Map of the spatial variation in average colour lightness of North American and European dragonfly assemblages. Colour lightness ranges from 0 (absolute black) to 255 (pure white). Colour scale intervals follow an equal-frequency classification, ranging from blue (darkest) to red (lightest). Because of different data sources for North America and Europe, only the classes but not the values can be directly compared in this figure (an additional step was needed to make them comparable). The datasets comprise 8,127 half-degree grid cells in North America and 1,839 approximately half-degree grid cells in Europe (EPSG: 4326 and EPSG: 3537; rectangular latitude and longitude grid).

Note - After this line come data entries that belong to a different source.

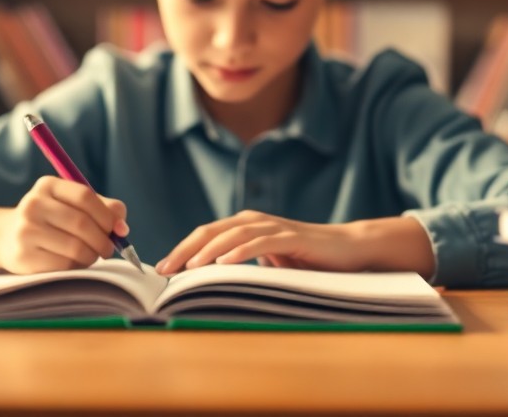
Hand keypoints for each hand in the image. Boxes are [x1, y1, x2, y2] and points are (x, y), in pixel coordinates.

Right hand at [0, 176, 129, 273]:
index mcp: (47, 185)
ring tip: (92, 255)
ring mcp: (26, 230)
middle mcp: (33, 204)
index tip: (116, 229)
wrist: (5, 237)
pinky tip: (74, 262)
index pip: (85, 196)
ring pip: (75, 247)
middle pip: (81, 223)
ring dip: (92, 255)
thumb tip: (122, 227)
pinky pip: (63, 265)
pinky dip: (77, 266)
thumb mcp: (72, 204)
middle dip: (103, 240)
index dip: (106, 215)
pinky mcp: (23, 256)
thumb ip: (103, 208)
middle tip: (109, 248)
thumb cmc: (51, 220)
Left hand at [156, 210, 368, 275]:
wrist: (347, 249)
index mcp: (245, 226)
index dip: (181, 250)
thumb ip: (242, 267)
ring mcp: (273, 227)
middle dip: (184, 250)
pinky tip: (225, 263)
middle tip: (164, 270)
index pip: (205, 235)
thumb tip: (207, 285)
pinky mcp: (291, 237)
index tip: (160, 269)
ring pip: (232, 234)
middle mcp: (254, 221)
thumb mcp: (267, 265)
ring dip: (209, 251)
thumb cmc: (305, 260)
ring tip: (190, 267)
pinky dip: (241, 251)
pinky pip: (261, 242)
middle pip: (211, 231)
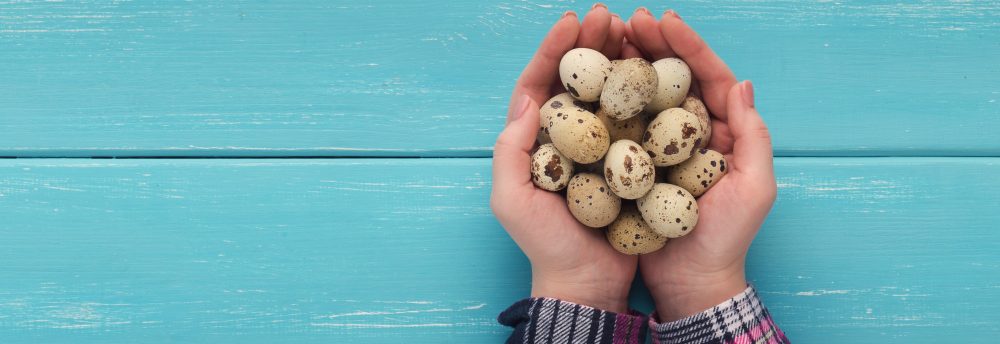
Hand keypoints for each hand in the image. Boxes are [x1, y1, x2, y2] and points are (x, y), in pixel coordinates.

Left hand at [490, 5, 634, 312]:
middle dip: (589, 44)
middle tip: (608, 16)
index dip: (554, 50)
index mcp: (533, 140)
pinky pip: (637, 119)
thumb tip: (528, 99)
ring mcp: (598, 147)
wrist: (587, 281)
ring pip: (608, 92)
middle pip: (576, 79)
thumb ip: (510, 150)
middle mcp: (565, 137)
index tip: (572, 22)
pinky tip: (660, 71)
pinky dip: (646, 93)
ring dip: (619, 59)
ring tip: (635, 30)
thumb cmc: (544, 244)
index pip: (540, 83)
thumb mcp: (512, 200)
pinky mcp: (627, 160)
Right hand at [628, 10, 777, 320]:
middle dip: (653, 45)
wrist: (691, 281)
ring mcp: (660, 147)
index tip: (665, 21)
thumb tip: (741, 81)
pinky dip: (607, 101)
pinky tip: (590, 83)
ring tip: (606, 38)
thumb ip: (753, 135)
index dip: (688, 46)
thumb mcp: (754, 188)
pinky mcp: (634, 165)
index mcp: (723, 132)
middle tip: (627, 20)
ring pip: (644, 95)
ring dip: (628, 65)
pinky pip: (621, 125)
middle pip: (672, 78)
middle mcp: (690, 133)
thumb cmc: (728, 239)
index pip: (708, 77)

Clusella-Trullas, S. et al. 2007. Thermal melanism in ectotherms. - J. Therm. Biol. 32: 235–245.

Gates, D. M. 1980. Biophysical Ecology. - Springer.

Gibert, P. et al. 1998. Light body pigmentation in Indian Drosophila melanogaster: A likely adaptation to a hot and arid climate. - J. Genet. 77: 13–20.

Kalmus, H. 1941. Physiology and ecology of cuticle colour in insects. - Nature 148: 428–431.

May, M. L. 1976. Thermoregulation and adaptation to temperature in dragonflies (Odonata: Anisoptera). - Ecol. Monogr. 46: 1–32.

Roulin, A. 2014. Melanin-based colour polymorphism responding to climate change. - Glob. Change Biol. 20: 3344–3350.

Schweiger, A. H. and Beierkuhnlein, C. 2015. Size dependency in colour patterns of Western Palearctic carabids. - Ecography: 39: 846–857.

Zeuss, D. et al. 2014. Global warming favours light-coloured insects in Europe. - Nat. Comm. 5: 4847.

Watt, W. B. 1968. Adaptive significance of pigment polymorphisms in Colias butterflies. I. Variation of melanin pigment in relation to thermoregulation. - Evolution 22: 437–458.